The climate on the Earth depends on a number of factors, including the mix of gases in the atmosphere, the amount of energy the Earth receives from the sun, and the conditions at the Earth's surface.

Scientists have shown that the levels of carbon dioxide (CO2), a major greenhouse gas (GHG) in the atmosphere, have significantly changed over the last 600 million years and that temperature has varied as well.

Even over just the last half-million years, the CO2 levels in the atmosphere and the average global temperature have varied (see diagram).

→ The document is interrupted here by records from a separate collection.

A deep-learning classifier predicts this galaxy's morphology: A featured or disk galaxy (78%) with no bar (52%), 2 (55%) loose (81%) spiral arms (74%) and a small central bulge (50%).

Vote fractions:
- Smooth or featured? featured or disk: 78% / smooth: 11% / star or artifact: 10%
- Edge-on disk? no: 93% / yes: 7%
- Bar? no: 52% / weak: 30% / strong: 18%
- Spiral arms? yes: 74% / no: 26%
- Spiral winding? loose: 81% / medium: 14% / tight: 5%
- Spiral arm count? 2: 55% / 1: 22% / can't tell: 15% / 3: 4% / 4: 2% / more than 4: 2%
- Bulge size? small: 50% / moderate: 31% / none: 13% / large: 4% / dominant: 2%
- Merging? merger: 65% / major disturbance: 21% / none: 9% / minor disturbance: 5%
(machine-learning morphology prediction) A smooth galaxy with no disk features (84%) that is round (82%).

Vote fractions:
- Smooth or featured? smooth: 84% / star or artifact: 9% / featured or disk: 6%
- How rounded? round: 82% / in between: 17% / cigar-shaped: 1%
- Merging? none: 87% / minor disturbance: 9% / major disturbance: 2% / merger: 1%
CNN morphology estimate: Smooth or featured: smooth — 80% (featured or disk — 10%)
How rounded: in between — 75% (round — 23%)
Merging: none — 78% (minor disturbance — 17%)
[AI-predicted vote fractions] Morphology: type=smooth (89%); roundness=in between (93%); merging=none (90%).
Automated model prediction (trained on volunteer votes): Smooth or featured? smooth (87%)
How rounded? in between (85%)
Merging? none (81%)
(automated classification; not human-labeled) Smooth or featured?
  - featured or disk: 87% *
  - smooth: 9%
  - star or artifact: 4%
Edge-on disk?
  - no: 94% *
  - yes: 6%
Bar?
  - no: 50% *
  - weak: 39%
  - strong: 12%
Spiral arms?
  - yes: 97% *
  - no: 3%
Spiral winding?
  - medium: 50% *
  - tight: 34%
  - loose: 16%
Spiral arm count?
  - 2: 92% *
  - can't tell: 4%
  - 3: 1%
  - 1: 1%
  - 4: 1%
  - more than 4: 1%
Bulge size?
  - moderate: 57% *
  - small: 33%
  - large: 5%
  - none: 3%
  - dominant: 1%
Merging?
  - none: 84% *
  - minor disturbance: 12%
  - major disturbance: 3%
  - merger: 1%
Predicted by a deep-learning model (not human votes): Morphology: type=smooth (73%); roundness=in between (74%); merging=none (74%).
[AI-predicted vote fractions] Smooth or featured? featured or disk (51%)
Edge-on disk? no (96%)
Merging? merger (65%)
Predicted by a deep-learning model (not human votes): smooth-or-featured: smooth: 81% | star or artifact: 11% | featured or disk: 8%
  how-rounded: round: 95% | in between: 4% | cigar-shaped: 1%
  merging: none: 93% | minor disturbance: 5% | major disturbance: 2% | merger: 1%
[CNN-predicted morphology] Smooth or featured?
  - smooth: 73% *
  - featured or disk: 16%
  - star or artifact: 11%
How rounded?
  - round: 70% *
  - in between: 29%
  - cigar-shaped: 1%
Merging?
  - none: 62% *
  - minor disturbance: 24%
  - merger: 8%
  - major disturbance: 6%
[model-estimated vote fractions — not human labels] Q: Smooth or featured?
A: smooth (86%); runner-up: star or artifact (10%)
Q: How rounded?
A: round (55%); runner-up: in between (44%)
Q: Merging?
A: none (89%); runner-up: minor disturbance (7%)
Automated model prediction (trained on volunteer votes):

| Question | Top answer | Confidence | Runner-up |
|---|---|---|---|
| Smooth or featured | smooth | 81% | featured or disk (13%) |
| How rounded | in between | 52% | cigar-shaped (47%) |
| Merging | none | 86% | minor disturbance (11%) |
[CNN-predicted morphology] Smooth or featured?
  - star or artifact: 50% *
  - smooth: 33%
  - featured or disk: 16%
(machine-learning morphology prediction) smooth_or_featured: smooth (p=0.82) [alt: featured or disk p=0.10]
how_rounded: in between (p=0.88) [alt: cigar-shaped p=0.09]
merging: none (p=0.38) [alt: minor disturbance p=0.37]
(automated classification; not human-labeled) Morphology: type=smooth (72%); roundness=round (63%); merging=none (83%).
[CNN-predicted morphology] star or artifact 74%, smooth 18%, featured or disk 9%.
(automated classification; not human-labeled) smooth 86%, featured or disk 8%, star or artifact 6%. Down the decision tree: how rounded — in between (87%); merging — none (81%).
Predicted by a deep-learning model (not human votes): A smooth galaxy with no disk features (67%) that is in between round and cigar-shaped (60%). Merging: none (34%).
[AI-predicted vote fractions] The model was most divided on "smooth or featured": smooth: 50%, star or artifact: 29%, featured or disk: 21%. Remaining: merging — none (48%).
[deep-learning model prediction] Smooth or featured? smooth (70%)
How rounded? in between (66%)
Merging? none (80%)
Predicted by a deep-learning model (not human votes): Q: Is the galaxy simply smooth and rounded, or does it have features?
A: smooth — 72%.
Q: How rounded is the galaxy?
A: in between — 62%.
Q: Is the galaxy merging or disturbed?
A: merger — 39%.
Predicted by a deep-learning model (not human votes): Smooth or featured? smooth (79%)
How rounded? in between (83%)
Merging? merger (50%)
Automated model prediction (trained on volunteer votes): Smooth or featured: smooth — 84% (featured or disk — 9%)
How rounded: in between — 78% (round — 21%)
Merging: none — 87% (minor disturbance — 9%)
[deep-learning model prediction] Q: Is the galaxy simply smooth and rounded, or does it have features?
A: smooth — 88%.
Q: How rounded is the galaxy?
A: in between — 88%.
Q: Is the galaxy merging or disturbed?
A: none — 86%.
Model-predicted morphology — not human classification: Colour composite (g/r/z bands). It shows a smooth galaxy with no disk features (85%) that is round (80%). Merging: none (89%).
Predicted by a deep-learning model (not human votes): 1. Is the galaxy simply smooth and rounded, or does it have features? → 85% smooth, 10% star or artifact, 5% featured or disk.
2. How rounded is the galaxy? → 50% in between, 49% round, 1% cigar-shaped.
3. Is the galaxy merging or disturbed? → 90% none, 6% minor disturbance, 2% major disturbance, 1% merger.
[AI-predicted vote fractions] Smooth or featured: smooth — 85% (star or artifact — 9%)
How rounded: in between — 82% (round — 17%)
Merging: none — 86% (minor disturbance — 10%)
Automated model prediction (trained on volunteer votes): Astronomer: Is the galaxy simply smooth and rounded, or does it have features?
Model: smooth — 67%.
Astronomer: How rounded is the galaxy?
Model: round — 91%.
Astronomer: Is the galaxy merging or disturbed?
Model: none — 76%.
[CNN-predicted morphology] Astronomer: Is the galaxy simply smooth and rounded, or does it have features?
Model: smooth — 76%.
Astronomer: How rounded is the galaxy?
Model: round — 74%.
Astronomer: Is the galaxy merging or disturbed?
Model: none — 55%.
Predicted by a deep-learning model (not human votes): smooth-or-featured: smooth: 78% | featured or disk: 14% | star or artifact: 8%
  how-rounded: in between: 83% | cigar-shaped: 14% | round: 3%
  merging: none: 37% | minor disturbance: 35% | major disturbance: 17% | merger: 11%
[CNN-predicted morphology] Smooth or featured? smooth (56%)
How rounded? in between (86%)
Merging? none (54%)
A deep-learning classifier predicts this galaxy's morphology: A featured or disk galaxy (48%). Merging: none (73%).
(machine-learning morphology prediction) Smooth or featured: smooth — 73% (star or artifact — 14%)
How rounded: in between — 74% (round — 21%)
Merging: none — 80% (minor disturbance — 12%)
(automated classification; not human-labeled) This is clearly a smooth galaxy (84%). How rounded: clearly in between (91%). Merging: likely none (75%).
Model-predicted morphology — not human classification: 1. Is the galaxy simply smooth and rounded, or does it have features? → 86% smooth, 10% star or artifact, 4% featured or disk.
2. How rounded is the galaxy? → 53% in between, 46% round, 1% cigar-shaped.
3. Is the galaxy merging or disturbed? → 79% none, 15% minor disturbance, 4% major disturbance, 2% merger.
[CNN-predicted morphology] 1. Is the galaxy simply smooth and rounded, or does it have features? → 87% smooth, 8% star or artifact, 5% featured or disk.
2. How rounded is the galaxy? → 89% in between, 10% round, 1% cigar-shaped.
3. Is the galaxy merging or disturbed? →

The examination of ice cores from the arctic region indicate at least four periods over the past half million years when there have been relatively high levels of CO2 in the atmosphere. These have corresponded to warm periods.1

Since the early 1800s, atmospheric concentrations of CO2 have increased nearly 30%, and the concentrations of other GHGs like methane (more than doubled) and nitrous oxide (up by about 15%) have also increased.2

Scientists agree that CO2 levels in the atmosphere are currently high and are increasing. Scientists also agree that the average annual temperature at the surface of the Earth has increased by about 1°F over the past 150 years.3

The greenhouse effect traps the heat energy that drives the Earth's weather and climate. Continuing growth in the level of GHGs in the atmosphere and a variety of other observations are together raising concerns that the Earth's climate is changing and that change is increasing emissions of CO2 from human activity may be driving the change.3

  1. Temperature and CO2 Concentration in the atmosphere over the past 400,000 years (from the Vostok ice core), UNEP/GRID-Arendal (accessed on February 12, 2009).
  2. (accessed November 2004).
  3. Summary for Policy Makers, Contribution of Working Group II to the Fourth Assessment Report of the Intergovernmental Panel on Climate Change (accessed on February 12, 2009).